In my opinion, it’s probably true that the gap doesn’t need to get smaller in some cases, but it also smells a little like Lee and Hodges didn’t get the results they expected and instead of giving up a maneuver they’ve been teaching for years and years have simply come up with another rationale for doing the same old thing. That said, I still like to contract the TrA because I’m nothing if not confusing.
The Gluppe study highlights the main problem with DR research. Long term general exercise interventions are a bit like throwing spaghetti at the wall and seeing what sticks. And for now, not much has been sticking. To further muddy the waters, DR size is not constant over time. For many, if not most, women DR rates will naturally decrease over time without doing anything at all. For other women, nothing will work. And, for some women, exercise will probably work, but trying to find the cohort of women that will benefit from a specific exercise is very hard to do.
In this study, within group variation was large, suggesting that something other than exercise was influencing the rate of gap closures. Individual anatomical variation is huge, so trying to find the one exercise or group of exercises or breathing patterns is likely a pointless goal from the get-go. Any doable sample size is unlikely to be large enough and granular enough to show much of anything.
All About Me
Thinking back to my own experience, which is all I’ve got, I’ve noticed how much the (lack of) evidence resonates. Pelvic floor muscle training and TrA activation did nothing for narrowing my DR. Nothing. But… they absolutely helped my pelvic floor, so I still recommend it.
Once I felt strong enough to do more aggressive exercise, I saw more improvement, which suggests that focusing on the inner core wasn’t a complete waste of time. You can’t lift heavier weights or put more stress on your abdomen until you feel like you won’t pee yourself. As far as I’m concerned, not peeing yourself is an important exercise prerequisite, no matter what Crossfit says.

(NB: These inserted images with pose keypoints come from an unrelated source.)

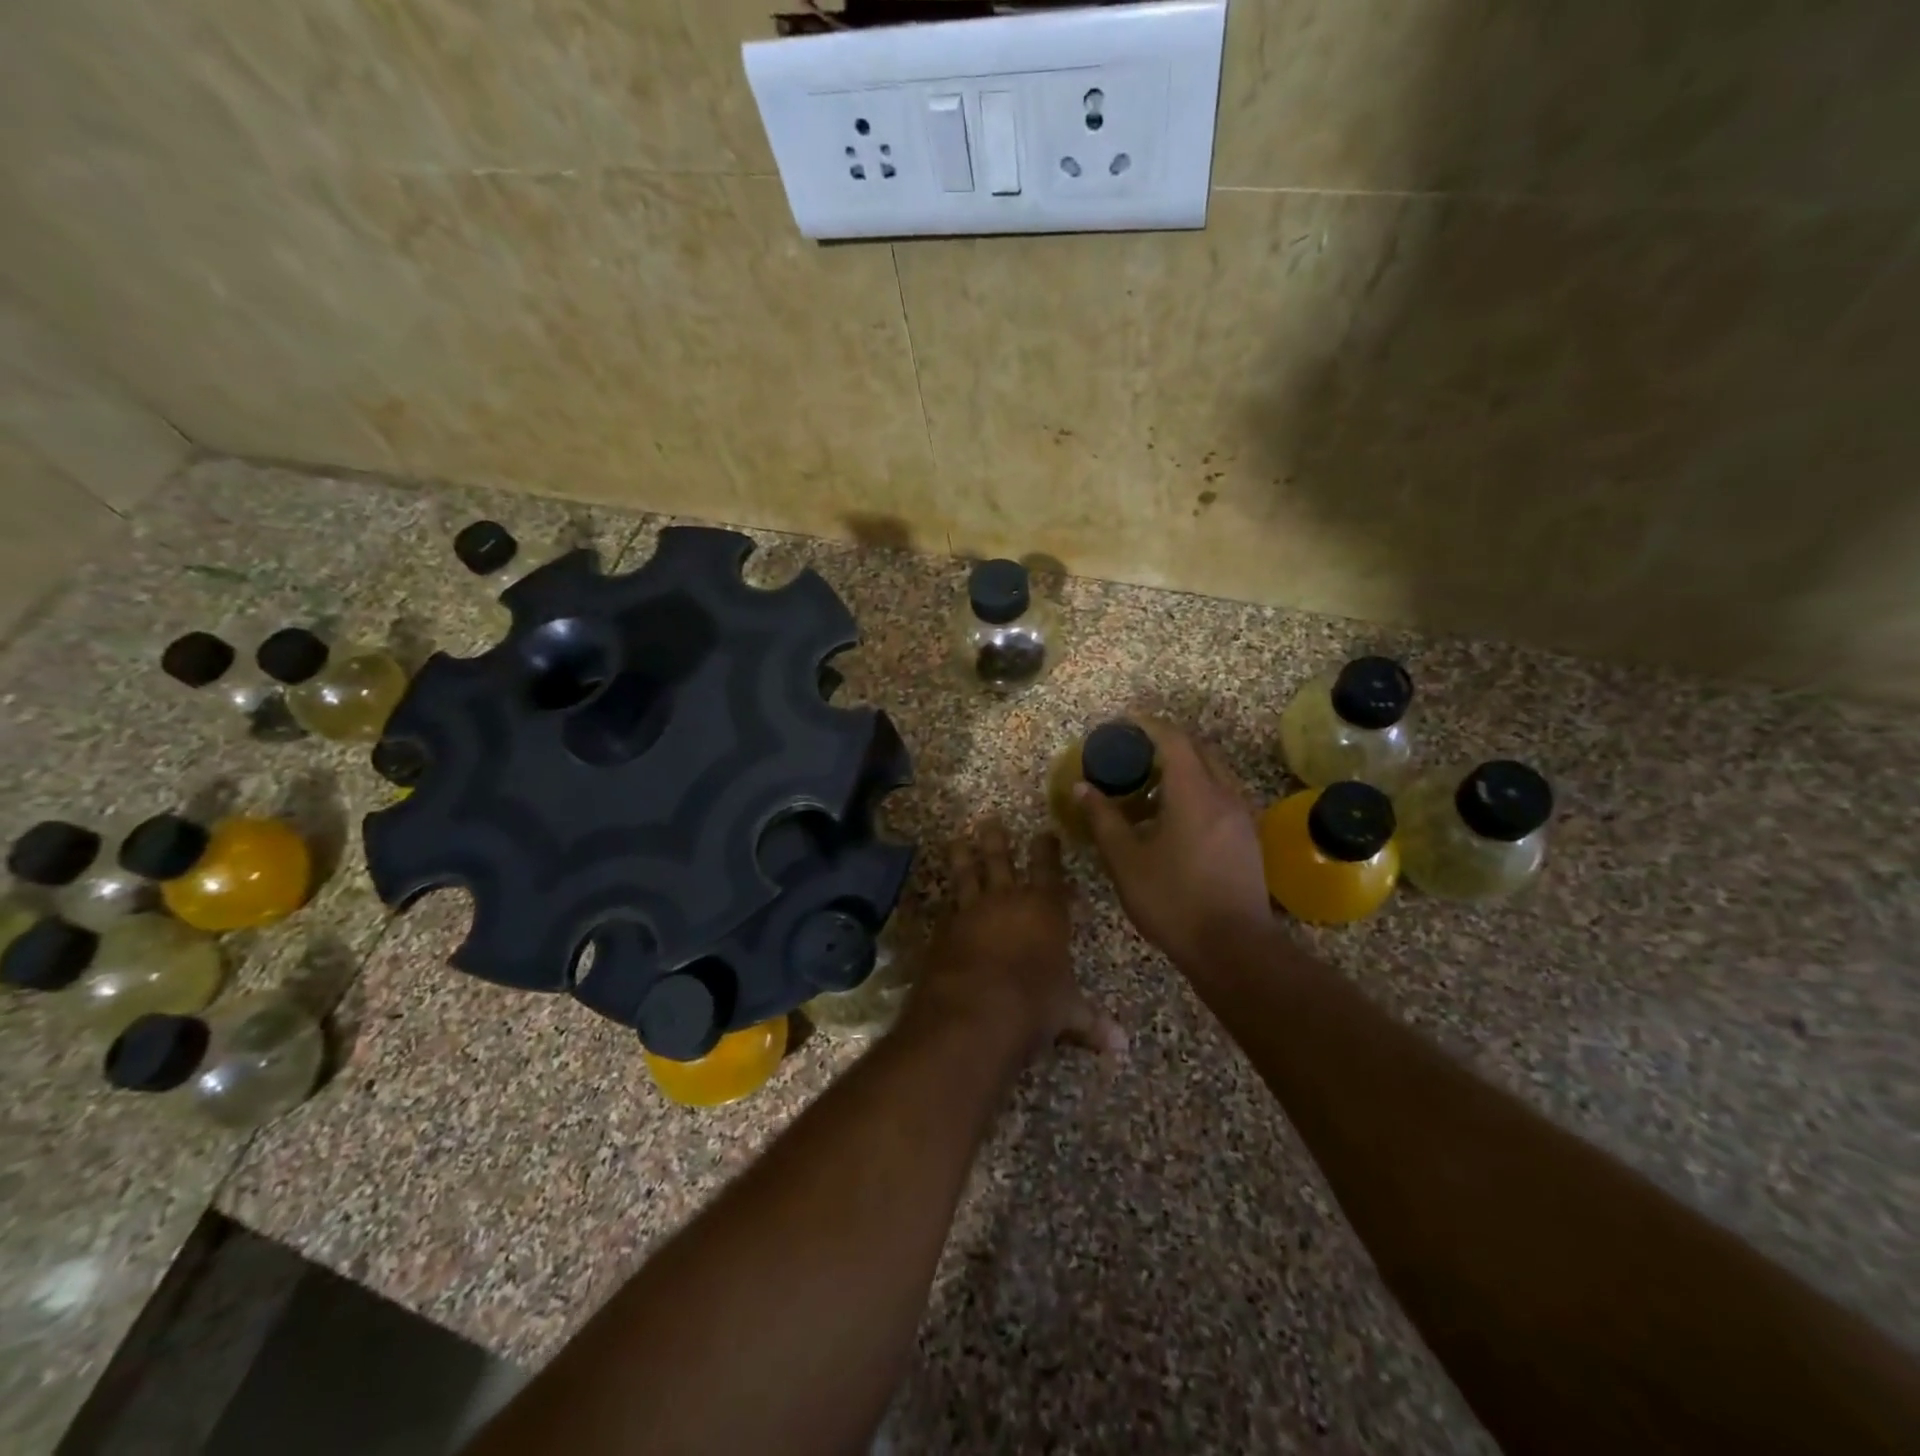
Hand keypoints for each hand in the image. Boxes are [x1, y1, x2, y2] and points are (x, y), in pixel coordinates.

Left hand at [908, 818, 1125, 1058]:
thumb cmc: (1034, 1005)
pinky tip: (943, 898)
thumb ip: (1090, 1022)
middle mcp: (1006, 901)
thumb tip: (1122, 1046)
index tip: (1045, 833)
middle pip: (1000, 860)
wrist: (975, 1013)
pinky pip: (946, 907)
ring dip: (963, 856)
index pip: (1048, 870)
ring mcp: (970, 912)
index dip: (1047, 850)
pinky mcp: (943, 931)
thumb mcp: (1067, 1013)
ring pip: (966, 874)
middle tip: (990, 820)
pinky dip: (946, 900)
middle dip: (997, 840)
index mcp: (1044, 910)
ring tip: (957, 839)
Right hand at [1077, 720, 1272, 970]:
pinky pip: (1220, 795)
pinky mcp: (1247, 837)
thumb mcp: (1126, 861)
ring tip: (1148, 786)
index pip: (1173, 740)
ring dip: (1183, 768)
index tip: (1124, 721)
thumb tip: (1083, 788)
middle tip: (1134, 752)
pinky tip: (1172, 817)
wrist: (1233, 948)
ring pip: (1213, 773)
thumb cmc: (1173, 900)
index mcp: (1194, 793)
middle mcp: (1224, 794)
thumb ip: (1104, 819)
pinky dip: (1196, 789)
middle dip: (1166, 743)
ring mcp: (1241, 816)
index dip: (1148, 724)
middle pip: (1198, 750)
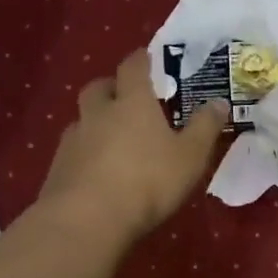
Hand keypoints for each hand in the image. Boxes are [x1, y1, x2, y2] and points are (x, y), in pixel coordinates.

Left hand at [36, 50, 228, 242]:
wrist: (88, 219)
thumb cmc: (148, 181)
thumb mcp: (190, 156)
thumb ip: (205, 127)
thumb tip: (220, 101)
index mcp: (133, 102)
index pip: (133, 67)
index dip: (141, 60)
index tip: (148, 58)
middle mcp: (99, 112)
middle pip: (99, 87)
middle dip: (112, 87)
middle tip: (127, 98)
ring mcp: (74, 139)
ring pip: (82, 118)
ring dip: (95, 120)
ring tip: (112, 137)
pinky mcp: (58, 167)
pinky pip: (72, 148)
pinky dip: (85, 151)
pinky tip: (96, 169)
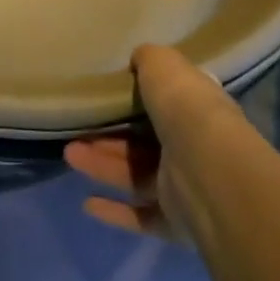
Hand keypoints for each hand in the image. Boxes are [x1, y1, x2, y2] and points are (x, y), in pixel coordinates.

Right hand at [65, 44, 246, 239]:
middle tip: (76, 131)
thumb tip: (139, 59)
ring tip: (70, 155)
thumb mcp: (164, 67)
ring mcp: (186, 188)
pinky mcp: (176, 221)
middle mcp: (192, 148)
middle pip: (143, 143)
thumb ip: (149, 60)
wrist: (208, 170)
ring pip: (136, 176)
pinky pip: (141, 215)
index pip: (166, 105)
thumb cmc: (186, 110)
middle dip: (108, 138)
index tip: (104, 97)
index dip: (136, 102)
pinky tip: (87, 203)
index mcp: (195, 111)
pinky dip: (115, 211)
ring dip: (103, 166)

At this point, I’ve accepted the size of my gap (only about 2 finger-widths), and I’m on the fence about doing anything to get rid of the extra skin. I feel like exercise and time has gotten me as far as I can go, which has been surprisingly far. I have no idea which specific exercises did it, so I stick with what I like.
The diastasis recti puzzle isn’t even close to being solved. We have huge gaps (pun intended) in our knowledge, and I’m not sure what kind of study would fill the gaps. I appreciate the authors who have tested the most sacrosanct theories because sometimes abandoning pre-held notions is the most we can ask.
9 years out my advice for anyone struggling with DR is still not revolutionary.
- See a female centric physical therapist if you experience pain or pelvic floor issues.
- Make sure you aren’t overdoing exercise in terms of ballooning your belly, but also stress your muscles enough so that you see improvement. You don’t need to exercise an hour a day. Stay away from all or nothing thoughts and feel proud even if 10 minutes is all you can fit in.
- Beware of overconfident advice. Exercise is good for the body. That is established, but it’s a crapshoot when trying to figure out if anything in particular will affect a DR.
- Don’t feel like surgery is a failure. You don’t have to prove anything to anybody in terms of your body, whether that means going under the knife or not. Similarly, don’t feel like maintaining a gap between your abdominal muscles is the great tragedy of your life. Working for improvement is good, but fixating obsessively and looking for the one cureall is foolhardy.